Do you have any peculiar pre or post show rituals?
Mostly just getting in a good head space. Performing for me is extremely therapeutic. It’s my favorite part of what I do. You can be anybody when you step on that stage and that in its self if very empowering.
What’s the future looking like for you?
Right now my focus is releasing this project! In the future I would love to tour. My favorite part of being an artist is performing and bringing these songs to life in a live setting.
Who inspires your style and aesthetics?
Rihanna and Rihanna only.
What is the achievement or moment in your career you are the most proud of and why?
My music journey started in country music. Since transitioning to the trap pop world I felt embarrassed by my past because I knew how much it wasn’t me. But over time I started to really appreciate the growth. I was able to spend time with myself and figure out what it is I wanted to say and do. I’m most proud of being able to recognize that and after years of working towards it I finally feel confident in my music and my vision. It’s very clear to me now.

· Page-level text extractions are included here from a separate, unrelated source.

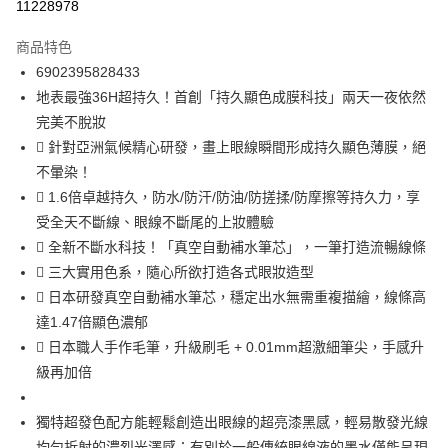
11228978
3 期 0 利率 每期
NT$124
21家銀行
商品特色
合作金庫商業銀行
第一商業銀行
超商取貨付款
6902395828433
華南商業銀行
彰化商業銀行
地表最強36H超持久！首創「持久顯色成膜科技」兩天一夜依然
LINE Pay
上海商業儲蓄銀行
台北富邦商業銀行
國泰世華商業銀行
兆豐國際商業銀行
完美不脫妝
Apple Pay
臺灣中小企業銀行
台中商業銀行
 針對亞洲氣候精心研發，畫上眼線瞬間形成持久顯色薄膜，絕
匯豐（台灣）商業銀行
華泰商業銀行
不暈染！
街口支付
聯邦商業銀行
遠東國際商業銀行
 1.6倍卓越持久，防水/防汗/防油/防搓揉/防摩擦等持久力，享
元大商業銀行
永豐商業銀行
悠遊付
受全天不斷線、眼線不斷尾的上妝體驗
玉山商業銀行
星展（台灣）商業銀行
 全新不斷水科技！「真空自動補水筆芯」，一筆打造流暢線條
台新國際商業銀行
中國信託商業銀行
Google Pay
台灣樂天信用卡公司
 三大實用色系，隨心所欲打造各式眼妝造型
全盈+PAY
 日本研發真空自動補水筆芯，穩定出水無需重複描繪，線條高
大哥付你分期
達1.47倍顯色濃郁
相關說明
 日本職人手作毛筆，升級刷毛 + 0.01mm超激細筆尖，手感升
【大哥付你分期使用說明】
級再加倍
ATM付款
1.本服務由台灣大哥大提供，台灣大哥大用戶可立即使用無須另外申請。
2.付款方式選擇「大哥付你分期」，訂單成立後會自動跳轉到大哥付的交易
獨特超發色配方能輕鬆創造出眼線的超亮漆黑感，輕易散發光線
流程，驗證手機門號後，選擇欲分期的期數、繳款截止日，確認付款後即完
運送方式
成交易。
均勻折射的濃烈光澤感；有別於一般傳統眼線液的墨水僅能呈現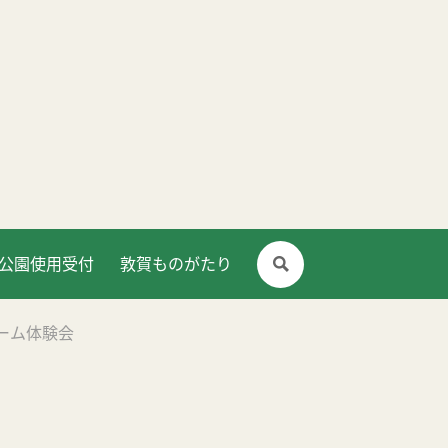
公園使用受付
敦賀ものがたり
ゲーム体験会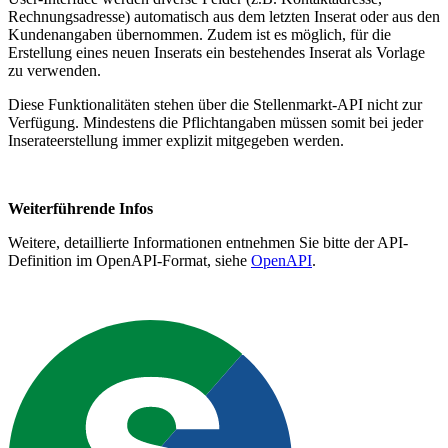
Rechnungsadresse) automatisch aus dem letzten Inserat oder aus den
Kundenangaben übernommen. Zudem ist es möglich, für die
Erstellung eines neuen Inserats ein bestehendes Inserat als Vorlage
zu verwenden.
Diese Funktionalitäten stehen über die Stellenmarkt-API nicht zur
Verfügung. Mindestens die Pflichtangaben müssen somit bei jeder
Inserateerstellung immer explizit mitgegeben werden.
Weiterführende Infos
Weitere, detaillierte Informationen entnehmen Sie bitte der API-
Definition im OpenAPI-Format, siehe
OpenAPI
.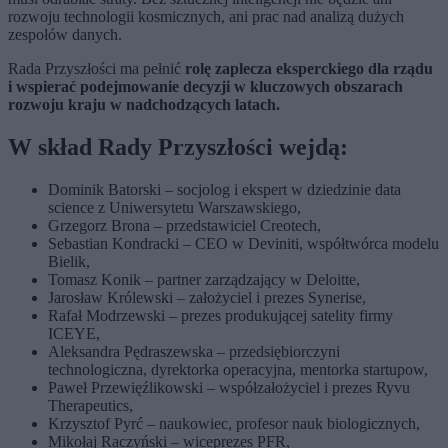
rozwoju technologii kosmicznych, ani prac nad analizą dużych
zespołów danych.
Rada Przyszłości ma pełnić
rolę zaplecza eksperckiego dla rządu
i wspierać podejmowanie decyzji w kluczowych obszarach
rozwoju kraju w nadchodzących latach.
W skład Rady Przyszłości wejdą:
Dominik Batorski – socjolog i ekspert w dziedzinie data
science z Uniwersytetu Warszawskiego,
Grzegorz Brona – przedstawiciel Creotech,
Sebastian Kondracki – CEO w Deviniti, współtwórca modelu
Bielik,
Tomasz Konik – partner zarządzający w Deloitte,
Jarosław Królewski – założyciel i prezes Synerise,
Rafał Modrzewski – prezes produkującej satelity firmy
ICEYE,
Aleksandra Pędraszewska – przedsiębiorczyni
technologiczna, dyrektorka operacyjna, mentorka startupow,
Paweł Przewięźlikowski – współzałożyciel i prezes Ryvu
Therapeutics,
Krzysztof Pyrć – naukowiec, profesor nauk biologicznych,
Mikołaj Raczyński – wiceprezes PFR,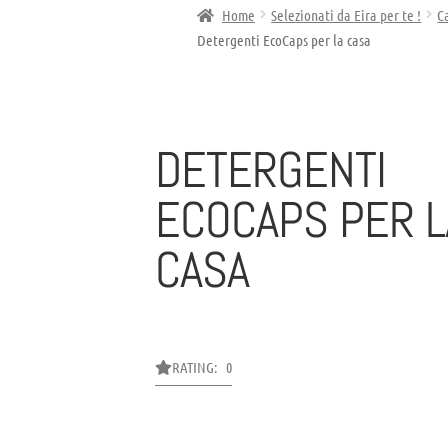
Home
Selezionati da Eira per te !
C
Detergenti EcoCaps per la casa
DETERGENTI
ECOCAPS PER L
CASA
RATING: 0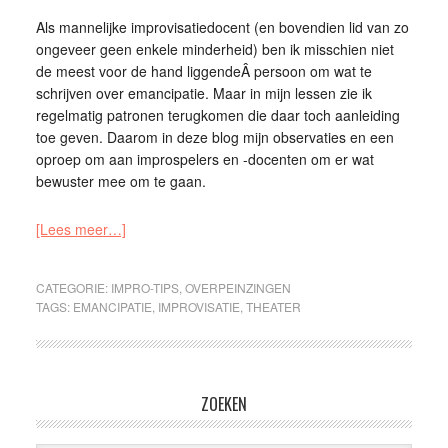
Als mannelijke improvisatiedocent (en bovendien lid van zo
ongeveer geen enkele minderheid) ben ik misschien niet
de meest voor de hand liggendeÂ persoon om wat te
schrijven over emancipatie. Maar in mijn lessen zie ik
regelmatig patronen terugkomen die daar toch aanleiding
toe geven. Daarom in deze blog mijn observaties en een
oproep om aan improspelers en -docenten om er wat
bewuster mee om te gaan.
[Lees meer…]
CATEGORIE:
IMPRO-TIPS
,
OVERPEINZINGEN
TAGS:
EMANCIPATIE
,
IMPROVISATIE
,
THEATER
ZOEKEN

What do you think is the best way to make it as an artist nowadays?
Everyone’s path is always different. No one “ makes it” the same way. But I’ve noticed what most successful people have in common is being 100% themselves and owning that. It’s okay to be influenced and inspired but if you aren’t finding ways to make it your own then you are only a copy of what’s been done. The reason we look up to some the artist we do is because they take risks and strive to be authentic.
What would you change in the music and entertainment industry especially after this past year?
I’m a huge advocate for woman in the industry. So if I had to change anything it would be for more woman creators, producers, writers, dancers, artists, etc., to be more acknowledged and given a chance. Especially female producers.